The tenth episode of the second season (August 23, 2009) was seen by 5.3 million viewers, a new record for the series, with an overall weekly second season average of 11.5 million viewers including repeats.

====United Kingdom====
All ratings are taken from the UK Ratings website, BARB.

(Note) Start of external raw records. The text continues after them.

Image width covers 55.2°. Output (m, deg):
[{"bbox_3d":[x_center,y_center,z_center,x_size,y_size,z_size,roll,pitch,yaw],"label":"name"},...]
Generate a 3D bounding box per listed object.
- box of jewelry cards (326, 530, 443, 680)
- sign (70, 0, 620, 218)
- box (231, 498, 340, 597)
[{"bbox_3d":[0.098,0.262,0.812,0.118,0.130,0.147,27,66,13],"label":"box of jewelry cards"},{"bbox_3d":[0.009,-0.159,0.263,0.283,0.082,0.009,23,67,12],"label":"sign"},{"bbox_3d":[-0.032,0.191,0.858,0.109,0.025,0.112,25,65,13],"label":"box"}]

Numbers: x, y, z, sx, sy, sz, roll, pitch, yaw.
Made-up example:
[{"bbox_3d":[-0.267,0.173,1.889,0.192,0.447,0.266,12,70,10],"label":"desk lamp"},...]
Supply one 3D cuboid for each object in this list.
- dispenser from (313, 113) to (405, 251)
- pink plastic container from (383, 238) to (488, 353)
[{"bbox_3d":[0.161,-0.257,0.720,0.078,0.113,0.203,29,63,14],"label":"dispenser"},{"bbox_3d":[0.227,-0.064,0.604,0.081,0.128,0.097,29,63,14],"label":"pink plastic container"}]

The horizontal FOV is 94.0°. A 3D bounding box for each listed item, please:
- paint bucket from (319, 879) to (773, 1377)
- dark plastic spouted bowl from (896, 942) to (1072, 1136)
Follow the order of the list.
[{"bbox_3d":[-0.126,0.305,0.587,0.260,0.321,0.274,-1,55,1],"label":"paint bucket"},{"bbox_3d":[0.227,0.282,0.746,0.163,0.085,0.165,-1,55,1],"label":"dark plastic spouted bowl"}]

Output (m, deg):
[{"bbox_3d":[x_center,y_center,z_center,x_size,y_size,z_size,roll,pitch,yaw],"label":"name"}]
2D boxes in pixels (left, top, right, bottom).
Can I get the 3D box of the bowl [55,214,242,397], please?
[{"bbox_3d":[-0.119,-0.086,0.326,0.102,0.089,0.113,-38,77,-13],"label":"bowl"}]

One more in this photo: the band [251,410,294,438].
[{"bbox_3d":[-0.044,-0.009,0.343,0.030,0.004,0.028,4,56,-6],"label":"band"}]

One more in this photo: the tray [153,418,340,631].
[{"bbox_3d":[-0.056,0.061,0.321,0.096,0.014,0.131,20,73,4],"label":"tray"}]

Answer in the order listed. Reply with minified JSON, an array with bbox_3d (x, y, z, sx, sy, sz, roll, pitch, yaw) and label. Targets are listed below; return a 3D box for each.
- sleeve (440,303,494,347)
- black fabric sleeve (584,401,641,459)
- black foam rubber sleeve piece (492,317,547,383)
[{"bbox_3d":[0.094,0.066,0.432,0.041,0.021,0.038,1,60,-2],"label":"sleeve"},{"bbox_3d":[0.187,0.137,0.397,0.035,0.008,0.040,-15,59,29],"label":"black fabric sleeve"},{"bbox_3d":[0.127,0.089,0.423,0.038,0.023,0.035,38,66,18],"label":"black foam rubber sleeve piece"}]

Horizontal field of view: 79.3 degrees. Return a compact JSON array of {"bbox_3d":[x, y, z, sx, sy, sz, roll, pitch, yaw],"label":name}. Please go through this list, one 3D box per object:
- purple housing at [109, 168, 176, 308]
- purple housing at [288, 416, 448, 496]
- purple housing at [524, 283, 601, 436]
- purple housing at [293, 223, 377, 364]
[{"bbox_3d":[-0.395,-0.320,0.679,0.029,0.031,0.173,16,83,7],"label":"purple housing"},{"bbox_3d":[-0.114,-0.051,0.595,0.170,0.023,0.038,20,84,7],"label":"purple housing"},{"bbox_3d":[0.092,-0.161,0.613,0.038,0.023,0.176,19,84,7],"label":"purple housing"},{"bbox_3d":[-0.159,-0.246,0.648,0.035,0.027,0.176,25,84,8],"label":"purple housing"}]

| Episode number (Production number) | Title | Original air date | Total viewers on FX | Total viewers on FX+ | Total viewers | Rank on channel |
|---|---|---|---|---|---|---|
| 13 2-01 | Nothing But the Blood | February 26, 2010 | TBA | TBA | TBA | #TBA (FX) #TBA (FX+) |
| 14 2-02 | Keep the Party Going | March 5, 2010 | 467,000 | 108,000 | 575,000 | #1 (FX) #1 (FX+) |
| 15 2-03 | Scratches | March 12, 2010 | 555,000 | 94,000 | 649,000 | #1 (FX) #2 (FX+) |
| 16 2-04 | Shake and Fingerpop | March 19, 2010 | 558,000 | 106,000 | 664,000 | #1 (FX) #2 (FX+) |
| 17 2-05 | Never Let Me Go | March 26, 2010 | 522,000 | 95,000 | 617,000 | #1 (FX) #2 (FX+) |
| 18 2-06 | Hard-Hearted Hannah | April 2, 2010 | 484,000 | 43,000 | 527,000 | #1 (FX) #7 (FX+) |
| 19 2-07 | Release Me | April 9, 2010 | 390,000 | 89,000 | 479,000 | #1 (FX) #1 (FX+) |
| 20 2-08 | Timebomb | April 16, 2010 | 466,000 | 90,000 | 556,000 | #1 (FX) #1 (FX+) |
| 21 2-09 | I Will Rise Up | April 23, 2010 | 464,000 | 102,000 | 566,000 | #1 (FX) #1 (FX+) |
| 22 2–10 | New World In My View | April 30, 2010 | 520,000 | 112,000 | 632,000 | #1 (FX) #1 (FX+) |
| 23 2–11 | Frenzy | May 7, 2010 | 530,000 | 151,000 | 681,000 | #1 (FX) #1 (FX+) |
| 24 2–12 | Beyond Here Lies Nothin' | May 14, 2010 | 558,000 | 88,000 | 646,000 | #1 (FX) #2 (FX+) |

==Soundtrack==

List of Season 2 Ending Credits Songs in order.
1. Randy Travis—Nothing but the Blood (of Jesus)
2. Chuck Prophet—You Did (Bomp Shooby Dooby Bomp)
3. Debbie Davies—Scratches
4. Headbone – Dig
5. Katie Webster – Never Let Me Go
6. Dolly Kay—Hard-Hearted Hannah (the Vamp from Savannah)
7. Bad Livers – Death Trip
8. Beck- Timebomb
9. Lyle Lovett – I Will Rise Up
10. Sister Gertrude Morgan & King Britt – New World in My View
11. Screamin' Jay Hawkins – Frenzy
12. Bob Dylan – Beyond Here Lies Nothin

The official soundtrack was released on 25 May 2010 in the United States.